One of the largest recent instances of fraud involved real-estate investment firm The Woodbridge Group of Companies, which scammed 8,400 retail investors in a $1.2 billion Ponzi scheme that collapsed in 2017.

Proponents of looser requirements around who can and can’t buy private funds say the current rules stifle the economic liberty of Americans to choose how they invest their savings.

“This proposal does not open the floodgates for fraudsters to bilk widows and orphans out of their life savings,” said Elad Roisman, who was among the majority of SEC commissioners who voted to officially propose the new rules.

“Of course, not every private company will turn out to be a good investment, just as not every public company would be a good investment,” Roisman said. “But depriving people of investment opportunities based on certain income and wealth thresholds objectively makes little sense.”

[It] might be the worst proposal the SEC has come up with in the last 25 years.

Andrew Stoltmann

attorney

Some investor advocates, and even some members of the SEC itself, believe the existing rules around private investments are too lenient and should be tightened rather than expanded.

The wealth and income thresholds to qualify as an accredit investor haven’t changed since adopted in the early 1980s, as they’re not pegged to inflation. That means more Americans over time have been able to invest in private equity and other restricted funds as their wealth and incomes grew with inflation and the accredited-investor standards didn’t.

Roughly 1.6% of American households (1.3 million) qualified as accredited investors in 1983, according to the SEC. Today, 13% of households (16 million) meet the standard.

Accounting for inflation, that share of qualifying U.S. households will grow to 23% after a decade and to 57% after three decades, according to SEC commissioner Allison Herren Lee, who opposed the agency’s proposal.

The current standard, she says, is a low bar that could be easily met by most retirement savers. A person who contributes $200 a month to a retirement account over a 50-year period with an average 7% annual return would amass a $1 million account. She suggested the SEC change the thresholds to factor in inflation.
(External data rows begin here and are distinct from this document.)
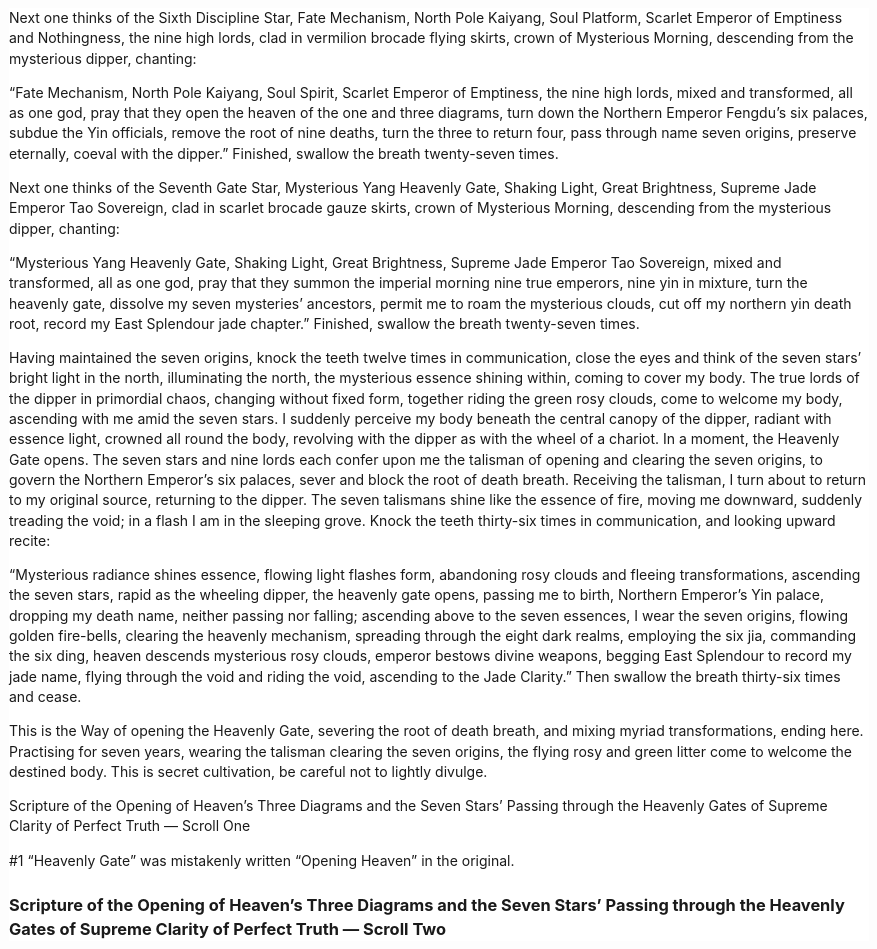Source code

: Next one thinks of the Sixth Discipline Star, Fate Mechanism, North Pole Kaiyang, Soul Platform, Scarlet Emperor of Emptiness and Nothingness, the nine high lords, clad in vermilion brocade flying skirts, crown of Mysterious Morning, descending from the mysterious dipper, chanting:

“Fate Mechanism, North Pole Kaiyang, Soul Spirit, Scarlet Emperor of Emptiness, the nine high lords, mixed and transformed, all as one god, pray that they open the heaven of the one and three diagrams, turn down the Northern Emperor Fengdu’s six palaces, subdue the Yin officials, remove the root of nine deaths, turn the three to return four, pass through name seven origins, preserve eternally, coeval with the dipper.” Finished, swallow the breath twenty-seven times.

Next one thinks of the Seventh Gate Star, Mysterious Yang Heavenly Gate, Shaking Light, Great Brightness, Supreme Jade Emperor Tao Sovereign, clad in scarlet brocade gauze skirts, crown of Mysterious Morning, descending from the mysterious dipper, chanting:

“Mysterious Yang Heavenly Gate, Shaking Light, Great Brightness, Supreme Jade Emperor Tao Sovereign, mixed and transformed, all as one god, pray that they summon the imperial morning nine true emperors, nine yin in mixture, turn the heavenly gate, dissolve my seven mysteries’ ancestors, permit me to roam the mysterious clouds, cut off my northern yin death root, record my East Splendour jade chapter.” Finished, swallow the breath twenty-seven times.

Having maintained the seven origins, knock the teeth twelve times in communication, close the eyes and think of the seven stars’ bright light in the north, illuminating the north, the mysterious essence shining within, coming to cover my body. The true lords of the dipper in primordial chaos, changing without fixed form, together riding the green rosy clouds, come to welcome my body, ascending with me amid the seven stars. I suddenly perceive my body beneath the central canopy of the dipper, radiant with essence light, crowned all round the body, revolving with the dipper as with the wheel of a chariot. In a moment, the Heavenly Gate opens. The seven stars and nine lords each confer upon me the talisman of opening and clearing the seven origins, to govern the Northern Emperor’s six palaces, sever and block the root of death breath. Receiving the talisman, I turn about to return to my original source, returning to the dipper. The seven talismans shine like the essence of fire, moving me downward, suddenly treading the void; in a flash I am in the sleeping grove. Knock the teeth thirty-six times in communication, and looking upward recite:

“Mysterious radiance shines essence, flowing light flashes form, abandoning rosy clouds and fleeing transformations, ascending the seven stars, rapid as the wheeling dipper, the heavenly gate opens, passing me to birth, Northern Emperor’s Yin palace, dropping my death name, neither passing nor falling; ascending above to the seven essences, I wear the seven origins, flowing golden fire-bells, clearing the heavenly mechanism, spreading through the eight dark realms, employing the six jia, commanding the six ding, heaven descends mysterious rosy clouds, emperor bestows divine weapons, begging East Splendour to record my jade name, flying through the void and riding the void, ascending to the Jade Clarity.” Then swallow the breath thirty-six times and cease.

This is the Way of opening the Heavenly Gate, severing the root of death breath, and mixing myriad transformations, ending here. Practising for seven years, wearing the talisman clearing the seven origins, the flying rosy and green litter come to welcome the destined body. This is secret cultivation, be careful not to lightly divulge.

Scripture of the Opening of Heaven’s Three Diagrams and the Seven Stars’ Passing through the Heavenly Gates of Supreme Clarity of Perfect Truth — Scroll One

#1 “Heavenly Gate” was mistakenly written “Opening Heaven” in the original.

### Scripture of the Opening of Heaven’s Three Diagrams and the Seven Stars’ Passing through the Heavenly Gates of Supreme Clarity of Perfect Truth — Scroll Two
The SEC’s new rules, which the agency proposed Wednesday, wouldn’t change those financial thresholds. However, they would expand access to certain groups, though the rules only provide vague descriptions about who qualifies.

Those holding certain professional certifications or credentials, such as stock brokers and investment advisers, would qualify, for example. There are roughly 700,000 investment advisers and brokers registered to sell securities products in the U.S., according to the SEC.

Significantly, the proposed rules would give the agency leeway to further expand the pool of accredited investors in the future without going through a formal rulemaking process, which typically requires federal agencies to seek public input on rule changes, said Gerold.

The SEC hints, though doesn’t explicitly say, that a final version of its rule could extend access to those with advanced degrees in educational fields like law, accounting business or finance. Further, it hints at giving access to any investor with an investment adviser or securities broker.

“It’s ambiguous in where it is going, but it is the start of is the expansion of the private markets,” Gerold said of the SEC proposal, which is now open to 60 days of public comment. The SEC will weigh the comments when drafting a final version of its rule.

The bottom line, regardless of the potential expansion of the standard, is that the average investor should stick to the public markets, said Barbara Roper, director of investor protection at the Consumer Federation of America.

“Just say no,” Roper said. “For the vast majority of investors, that’s all they need to know.”